No círculo das afluências: inscrições no olhar sobre os lagos Badajós e Piorini
Priscilla Oliveira de Souza(UFAM)
Os lagos Badajós e Piorini estão localizados no município de Codajás, mesorregião do Centro Amazonense e na microrregião do rio Coari, à margem esquerda do rio Solimões partindo-se da cidade de Manaus, estado Amazonas. A pesquisa na área de estudo trata da produção, transmissão e dos processos de negociações de saberes coletivos a respeito dos referidos lagos amazônicos.

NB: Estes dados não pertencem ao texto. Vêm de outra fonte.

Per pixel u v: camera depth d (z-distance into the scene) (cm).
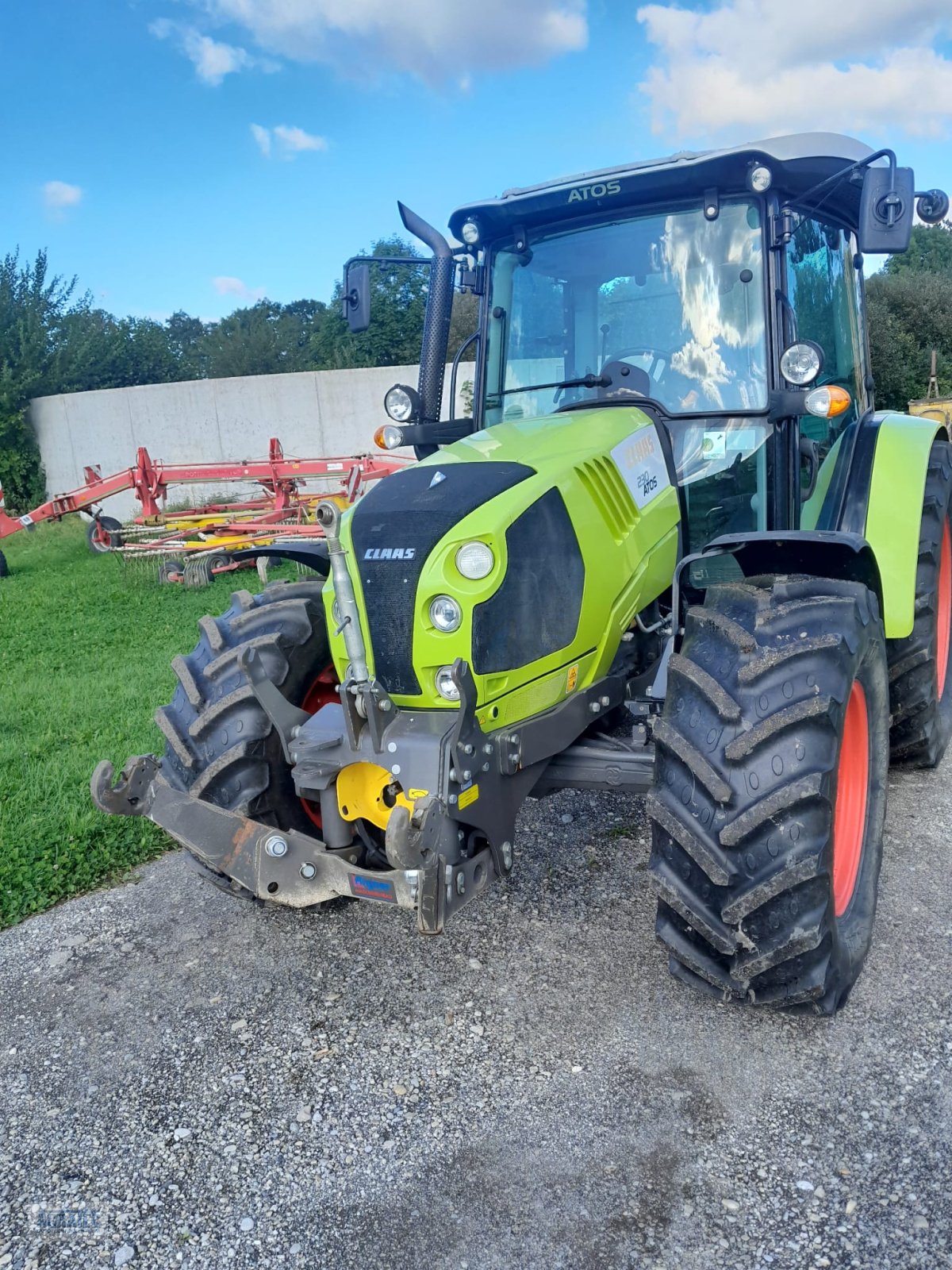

Hoje, no lago de Badajós, há um silêncio comprido, que começa nos corações, e um silêncio de imensidade, que acaba nos astros. Badajós compactua com outros círculos hidrográficos que têm fama de grandeza: Coari, Peorini, Mamiá, Anamã, Acará... (BASTOS, 1929)
A chegada da pescaria é consolidada com a divisão e a venda do pescado. O resultado dessas atividades de trabalho, se não são destinados a fins de consumo familiar, constituem-se em negociações com barcos que adentram o lago para comercializar, com os moradores do Povoado e de outras comunidades também. São compradores do pescado, da banana, da farinha, do açaí e da castanha que, em períodos específicos, movimentam a rede de negociações entre compradores de fora dos mercados e feiras das cidades de Codajás e Manaus, e moradores do Povoado.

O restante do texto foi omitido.